BEIJING (Reuters) - Asia Pacific countries are set to agree on an anti-corruption transparency network, a top APEC official said on Thursday, allowing law enforcement agencies to track illicit cash flows across borders as well as people suspected of graft.
The network, led by China but also pushed forward by the United States, would open up channels for law enforcement agencies to share information and prosecute cases across national borders, Alan Bollard, executive director of the Asia Pacific Economic Cooperation Secretariat, told a briefing.
“This group will try and bring together the actual operational people who will share information on particular cases, share information about how to get convictions and prosecutions and, if necessary, get assets back,” Bollard said.

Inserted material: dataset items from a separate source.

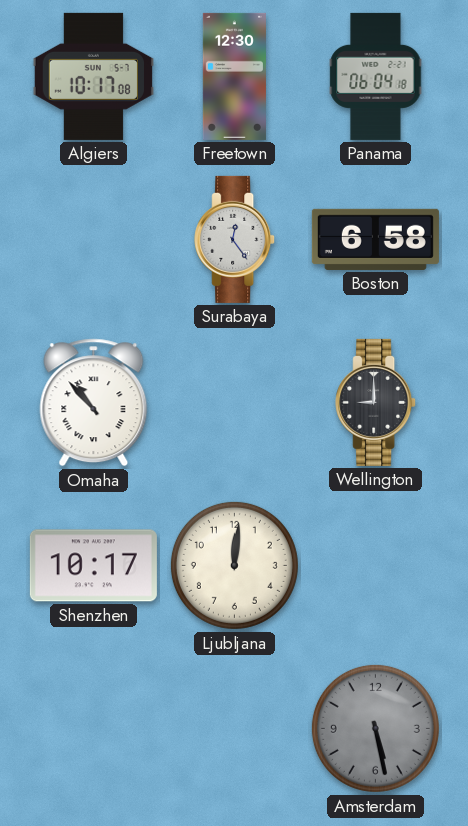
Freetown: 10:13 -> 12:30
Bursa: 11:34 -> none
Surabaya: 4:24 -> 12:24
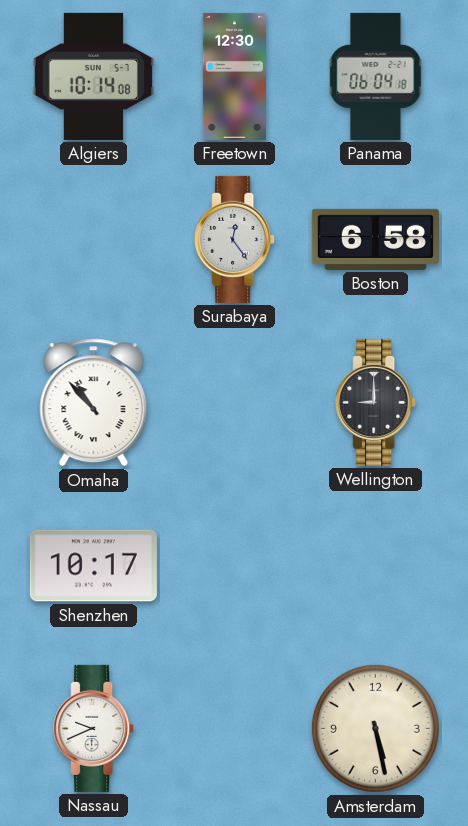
Algiers: 10:17 -> 10:14
Ljubljana: 12:01 -> none
Nassau: none -> 9:41
Amsterdam dial: grey -> cream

“This is necessary to actually track cases across borders and to follow up on assets that are illegally moved across economies.”
It is the first such network APEC had worked to set up aside from a separate deal on antitrust issues, he said.
China’s President Xi Jinping has sought to widen his far-reaching anti-graft campaign to suspects who have fled abroad, particularly those who have taken their ill-gotten gains with them.
It is unclear whether the plan would reference extradition of officials suspected of corruption.
Western governments have balked at setting up extradition deals because torture is often used by Chinese legal authorities to extract confessions, and capital punishment is widely meted out for crimes, including corruption.
The Wall Street Journal reported on Thursday that the network would be based at the training arm of the ruling Communist Party’s top anti-graft body, which has the power to imprison and investigate party officials without charge.
China has extradition treaties with 38 countries, but not the United States, Canada or Australia - the three most popular destinations for suspected economic criminals, according to state media.
It did not appear that APEC members will challenge China’s bid to host the anti-graft network, whose initial mandate will run through 2015, the Journal said.
The network, which the newspaper said would be called Act-Net, would ease the flow of information between law enforcement agencies, but it would not be a regional version of Interpol, people familiar with the matter told the Wall Street Journal.